— Exercise objective —
Say whether each statement agrees with the film review below, answering yes or no and quoting the deciding words: (a) The Drifters is Benjamin Bond's first feature. (b) The French waitress is the one fleeing violent traffickers. (c) The film becomes available on demand on 2 April.
## BEGIN Document text
The Drifters is a stylish road movie cramped by little England

Kitchen sink realism is eschewed for colourful, Godardian modernism in writer-director Benjamin Bond’s feature debut, a tale of an undocumented migrant on the run from pursuant criminals.

2 April 2021

By Trevor Johnston

Lucie Bourdeu as Fanny and Jonathan Ajayi as Koffee in The Drifters (2019)
Sight and Sound

The Drifters is available in virtual cinemas on 2 April and on demand on digital platforms on 5 April.

A Vote Leave ensign flying on a Devon fishing boat and multiple flags of St George in the local streets pointedly sketch in the hostile environment of Brexit-era Britain, but the social context for writer-director Benjamin Bond’s debut feature seems like window-dressing for what’s in the end a timeless lovers-on-the-run affair.

As the title suggests, what’s at stake for the central characters – an illegal African migrant fleeing violent traffickers and the rootless French waitress by his side – is how to find a place to settle down.
## END Document text
## BEGIN Record list
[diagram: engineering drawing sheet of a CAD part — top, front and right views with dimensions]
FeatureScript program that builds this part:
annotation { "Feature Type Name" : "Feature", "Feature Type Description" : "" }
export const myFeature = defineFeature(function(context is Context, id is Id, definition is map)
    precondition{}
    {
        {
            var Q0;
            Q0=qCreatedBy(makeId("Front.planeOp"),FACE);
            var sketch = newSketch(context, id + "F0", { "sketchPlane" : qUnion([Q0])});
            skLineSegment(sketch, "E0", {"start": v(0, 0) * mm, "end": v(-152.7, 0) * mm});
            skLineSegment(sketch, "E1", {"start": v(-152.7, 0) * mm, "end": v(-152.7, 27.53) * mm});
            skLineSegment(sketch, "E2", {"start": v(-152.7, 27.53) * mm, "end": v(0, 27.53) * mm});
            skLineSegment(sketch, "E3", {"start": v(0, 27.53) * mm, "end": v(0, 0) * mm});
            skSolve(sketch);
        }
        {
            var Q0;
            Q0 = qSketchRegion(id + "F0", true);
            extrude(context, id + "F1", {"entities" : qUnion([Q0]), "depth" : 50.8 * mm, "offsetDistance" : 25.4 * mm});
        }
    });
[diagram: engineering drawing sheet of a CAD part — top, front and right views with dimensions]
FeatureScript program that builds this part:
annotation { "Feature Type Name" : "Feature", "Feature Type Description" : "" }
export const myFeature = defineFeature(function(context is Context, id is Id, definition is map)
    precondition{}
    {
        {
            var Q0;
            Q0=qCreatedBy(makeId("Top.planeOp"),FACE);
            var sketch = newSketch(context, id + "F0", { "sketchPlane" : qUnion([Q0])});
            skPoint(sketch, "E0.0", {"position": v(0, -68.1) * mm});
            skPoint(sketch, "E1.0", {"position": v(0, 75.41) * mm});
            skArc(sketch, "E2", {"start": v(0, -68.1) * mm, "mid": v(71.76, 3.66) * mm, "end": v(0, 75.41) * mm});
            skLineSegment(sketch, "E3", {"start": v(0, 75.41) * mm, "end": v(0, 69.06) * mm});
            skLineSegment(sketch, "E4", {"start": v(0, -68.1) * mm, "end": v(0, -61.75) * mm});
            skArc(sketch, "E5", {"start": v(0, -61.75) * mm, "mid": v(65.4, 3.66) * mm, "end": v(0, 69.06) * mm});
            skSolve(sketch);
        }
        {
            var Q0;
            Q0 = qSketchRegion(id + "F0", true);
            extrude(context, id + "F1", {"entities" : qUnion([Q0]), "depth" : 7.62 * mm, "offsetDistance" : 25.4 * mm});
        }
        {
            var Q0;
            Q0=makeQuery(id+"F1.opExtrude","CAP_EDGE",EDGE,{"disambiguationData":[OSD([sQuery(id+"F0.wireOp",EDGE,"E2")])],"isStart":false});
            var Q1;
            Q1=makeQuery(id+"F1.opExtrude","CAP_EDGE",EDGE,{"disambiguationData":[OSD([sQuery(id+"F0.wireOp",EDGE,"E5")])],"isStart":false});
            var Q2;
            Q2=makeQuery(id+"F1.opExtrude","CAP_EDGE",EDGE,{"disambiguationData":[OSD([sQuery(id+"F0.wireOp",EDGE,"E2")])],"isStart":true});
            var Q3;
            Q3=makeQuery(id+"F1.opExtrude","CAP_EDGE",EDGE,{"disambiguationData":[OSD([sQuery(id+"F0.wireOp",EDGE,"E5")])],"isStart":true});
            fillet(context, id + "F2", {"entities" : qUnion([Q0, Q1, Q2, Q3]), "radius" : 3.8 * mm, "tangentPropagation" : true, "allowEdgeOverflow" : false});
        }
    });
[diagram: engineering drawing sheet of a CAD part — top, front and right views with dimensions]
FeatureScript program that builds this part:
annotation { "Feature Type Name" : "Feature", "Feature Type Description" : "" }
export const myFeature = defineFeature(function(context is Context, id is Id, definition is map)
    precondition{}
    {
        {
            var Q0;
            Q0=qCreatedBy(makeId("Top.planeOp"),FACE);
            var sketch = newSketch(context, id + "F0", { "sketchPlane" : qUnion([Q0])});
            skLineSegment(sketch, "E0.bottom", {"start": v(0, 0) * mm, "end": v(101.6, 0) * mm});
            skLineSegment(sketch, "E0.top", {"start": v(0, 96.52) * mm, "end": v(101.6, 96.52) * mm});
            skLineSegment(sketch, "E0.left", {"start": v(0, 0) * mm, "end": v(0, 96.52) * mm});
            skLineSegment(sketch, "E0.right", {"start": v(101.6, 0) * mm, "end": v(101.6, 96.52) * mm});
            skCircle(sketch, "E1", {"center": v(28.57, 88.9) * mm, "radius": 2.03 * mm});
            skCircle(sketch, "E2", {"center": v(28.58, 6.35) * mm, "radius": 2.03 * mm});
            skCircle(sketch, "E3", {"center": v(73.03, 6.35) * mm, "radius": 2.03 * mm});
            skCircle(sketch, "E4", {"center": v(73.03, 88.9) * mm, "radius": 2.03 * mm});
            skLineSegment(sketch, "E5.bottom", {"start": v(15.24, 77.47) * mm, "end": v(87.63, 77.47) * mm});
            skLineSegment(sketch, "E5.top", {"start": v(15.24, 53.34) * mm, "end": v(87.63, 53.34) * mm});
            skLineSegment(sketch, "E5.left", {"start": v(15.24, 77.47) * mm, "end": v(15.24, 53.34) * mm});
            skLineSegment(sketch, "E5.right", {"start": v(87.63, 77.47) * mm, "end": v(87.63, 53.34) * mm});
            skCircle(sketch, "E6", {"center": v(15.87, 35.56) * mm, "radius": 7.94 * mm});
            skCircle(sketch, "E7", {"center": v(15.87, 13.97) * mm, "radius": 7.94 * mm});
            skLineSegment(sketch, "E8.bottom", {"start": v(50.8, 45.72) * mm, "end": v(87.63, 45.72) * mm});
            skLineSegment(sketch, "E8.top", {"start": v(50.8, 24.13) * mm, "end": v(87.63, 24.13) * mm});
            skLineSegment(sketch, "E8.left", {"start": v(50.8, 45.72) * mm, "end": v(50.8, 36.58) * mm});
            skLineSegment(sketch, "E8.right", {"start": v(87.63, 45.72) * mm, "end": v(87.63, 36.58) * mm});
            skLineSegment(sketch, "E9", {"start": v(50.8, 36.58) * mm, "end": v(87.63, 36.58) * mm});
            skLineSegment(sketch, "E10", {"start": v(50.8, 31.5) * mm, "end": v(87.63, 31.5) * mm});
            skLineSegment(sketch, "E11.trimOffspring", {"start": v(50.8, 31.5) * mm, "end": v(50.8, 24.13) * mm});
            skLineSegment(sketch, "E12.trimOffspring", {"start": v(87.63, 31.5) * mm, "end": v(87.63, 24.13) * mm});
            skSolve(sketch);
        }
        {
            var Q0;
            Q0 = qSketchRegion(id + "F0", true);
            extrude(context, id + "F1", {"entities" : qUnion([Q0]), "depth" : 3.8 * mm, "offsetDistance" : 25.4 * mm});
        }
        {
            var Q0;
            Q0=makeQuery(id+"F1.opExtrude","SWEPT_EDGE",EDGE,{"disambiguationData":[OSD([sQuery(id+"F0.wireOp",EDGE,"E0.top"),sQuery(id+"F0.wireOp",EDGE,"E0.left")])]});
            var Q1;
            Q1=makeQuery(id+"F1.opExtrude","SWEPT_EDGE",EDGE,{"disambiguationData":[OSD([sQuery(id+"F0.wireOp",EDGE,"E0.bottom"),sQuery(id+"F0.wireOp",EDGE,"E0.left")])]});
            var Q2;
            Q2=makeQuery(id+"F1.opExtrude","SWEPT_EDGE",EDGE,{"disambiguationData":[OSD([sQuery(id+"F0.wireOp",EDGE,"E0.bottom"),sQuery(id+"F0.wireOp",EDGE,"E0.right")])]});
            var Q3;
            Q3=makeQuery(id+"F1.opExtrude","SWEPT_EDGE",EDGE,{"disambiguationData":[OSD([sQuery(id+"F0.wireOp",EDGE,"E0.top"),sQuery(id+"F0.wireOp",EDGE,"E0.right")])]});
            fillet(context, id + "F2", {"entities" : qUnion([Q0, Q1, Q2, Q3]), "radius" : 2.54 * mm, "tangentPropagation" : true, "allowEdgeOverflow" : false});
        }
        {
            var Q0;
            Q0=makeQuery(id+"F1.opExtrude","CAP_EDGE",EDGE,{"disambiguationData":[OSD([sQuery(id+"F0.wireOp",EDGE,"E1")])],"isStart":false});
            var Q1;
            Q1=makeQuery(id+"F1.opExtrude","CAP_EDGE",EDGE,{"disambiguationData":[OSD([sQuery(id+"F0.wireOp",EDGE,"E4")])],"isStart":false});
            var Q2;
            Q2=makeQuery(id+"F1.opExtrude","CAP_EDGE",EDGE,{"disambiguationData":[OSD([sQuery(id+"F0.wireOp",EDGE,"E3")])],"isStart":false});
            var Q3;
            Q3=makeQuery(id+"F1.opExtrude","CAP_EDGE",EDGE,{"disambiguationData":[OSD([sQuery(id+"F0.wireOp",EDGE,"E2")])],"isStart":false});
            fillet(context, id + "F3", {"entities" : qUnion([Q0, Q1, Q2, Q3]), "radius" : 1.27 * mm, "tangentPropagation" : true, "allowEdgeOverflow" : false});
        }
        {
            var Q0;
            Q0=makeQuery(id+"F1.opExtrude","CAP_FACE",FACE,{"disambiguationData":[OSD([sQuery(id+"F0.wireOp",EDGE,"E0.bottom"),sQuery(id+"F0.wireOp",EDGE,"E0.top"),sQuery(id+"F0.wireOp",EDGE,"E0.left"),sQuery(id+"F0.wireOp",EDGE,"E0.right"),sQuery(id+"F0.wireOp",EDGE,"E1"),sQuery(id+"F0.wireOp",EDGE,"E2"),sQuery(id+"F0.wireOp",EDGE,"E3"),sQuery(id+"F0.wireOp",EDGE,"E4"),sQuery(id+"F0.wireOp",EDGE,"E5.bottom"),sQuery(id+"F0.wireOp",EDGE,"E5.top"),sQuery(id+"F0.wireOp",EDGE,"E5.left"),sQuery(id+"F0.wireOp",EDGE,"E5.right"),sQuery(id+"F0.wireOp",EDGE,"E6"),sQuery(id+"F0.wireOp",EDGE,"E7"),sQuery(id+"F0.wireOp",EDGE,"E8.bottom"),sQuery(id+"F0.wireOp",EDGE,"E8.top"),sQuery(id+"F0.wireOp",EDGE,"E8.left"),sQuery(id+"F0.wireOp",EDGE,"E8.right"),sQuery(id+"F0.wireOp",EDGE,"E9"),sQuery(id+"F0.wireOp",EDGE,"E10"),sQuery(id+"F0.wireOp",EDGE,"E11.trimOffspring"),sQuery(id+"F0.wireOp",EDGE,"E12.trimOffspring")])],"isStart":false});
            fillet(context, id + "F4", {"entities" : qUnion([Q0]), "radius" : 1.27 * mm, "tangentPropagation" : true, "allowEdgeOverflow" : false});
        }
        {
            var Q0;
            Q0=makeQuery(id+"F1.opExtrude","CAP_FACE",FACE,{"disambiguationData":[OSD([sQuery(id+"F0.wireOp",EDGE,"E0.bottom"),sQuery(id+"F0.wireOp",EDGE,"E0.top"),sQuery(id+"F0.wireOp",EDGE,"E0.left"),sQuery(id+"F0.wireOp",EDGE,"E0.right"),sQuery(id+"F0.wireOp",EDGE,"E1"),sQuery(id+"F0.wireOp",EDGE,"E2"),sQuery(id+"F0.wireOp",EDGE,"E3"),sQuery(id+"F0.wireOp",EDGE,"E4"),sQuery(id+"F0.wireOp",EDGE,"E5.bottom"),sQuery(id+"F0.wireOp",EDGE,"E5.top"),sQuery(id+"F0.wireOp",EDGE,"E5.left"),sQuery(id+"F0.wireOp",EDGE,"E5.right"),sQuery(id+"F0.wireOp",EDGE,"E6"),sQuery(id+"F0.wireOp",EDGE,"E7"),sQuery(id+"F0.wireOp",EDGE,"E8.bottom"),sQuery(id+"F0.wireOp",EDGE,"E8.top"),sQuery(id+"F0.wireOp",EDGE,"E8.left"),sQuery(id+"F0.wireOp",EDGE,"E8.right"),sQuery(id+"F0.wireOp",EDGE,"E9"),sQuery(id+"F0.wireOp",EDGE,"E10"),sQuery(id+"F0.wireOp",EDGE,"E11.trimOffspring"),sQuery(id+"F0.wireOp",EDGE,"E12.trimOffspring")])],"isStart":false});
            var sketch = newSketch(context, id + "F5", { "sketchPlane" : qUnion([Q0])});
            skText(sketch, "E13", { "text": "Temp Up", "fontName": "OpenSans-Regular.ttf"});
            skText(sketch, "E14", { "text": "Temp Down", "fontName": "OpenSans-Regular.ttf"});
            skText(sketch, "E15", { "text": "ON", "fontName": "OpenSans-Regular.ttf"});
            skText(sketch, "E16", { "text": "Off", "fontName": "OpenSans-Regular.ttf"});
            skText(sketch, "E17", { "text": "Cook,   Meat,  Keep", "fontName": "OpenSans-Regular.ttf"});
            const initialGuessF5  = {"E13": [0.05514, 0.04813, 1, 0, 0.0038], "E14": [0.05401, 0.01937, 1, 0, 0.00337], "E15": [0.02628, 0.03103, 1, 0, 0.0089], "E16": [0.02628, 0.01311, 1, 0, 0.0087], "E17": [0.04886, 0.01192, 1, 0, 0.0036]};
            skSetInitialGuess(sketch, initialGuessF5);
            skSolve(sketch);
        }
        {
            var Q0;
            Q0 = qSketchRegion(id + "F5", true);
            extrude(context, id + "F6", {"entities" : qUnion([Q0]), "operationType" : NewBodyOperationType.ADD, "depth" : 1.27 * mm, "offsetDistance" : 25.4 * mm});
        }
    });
## END Record list
— Task answer —
(a) Yes: "writer-director Benjamin Bond’s feature debut"
(b) No: "an illegal African migrant fleeing violent traffickers and the rootless French waitress by his side"
(c) No: "on demand on digital platforms on 5 April"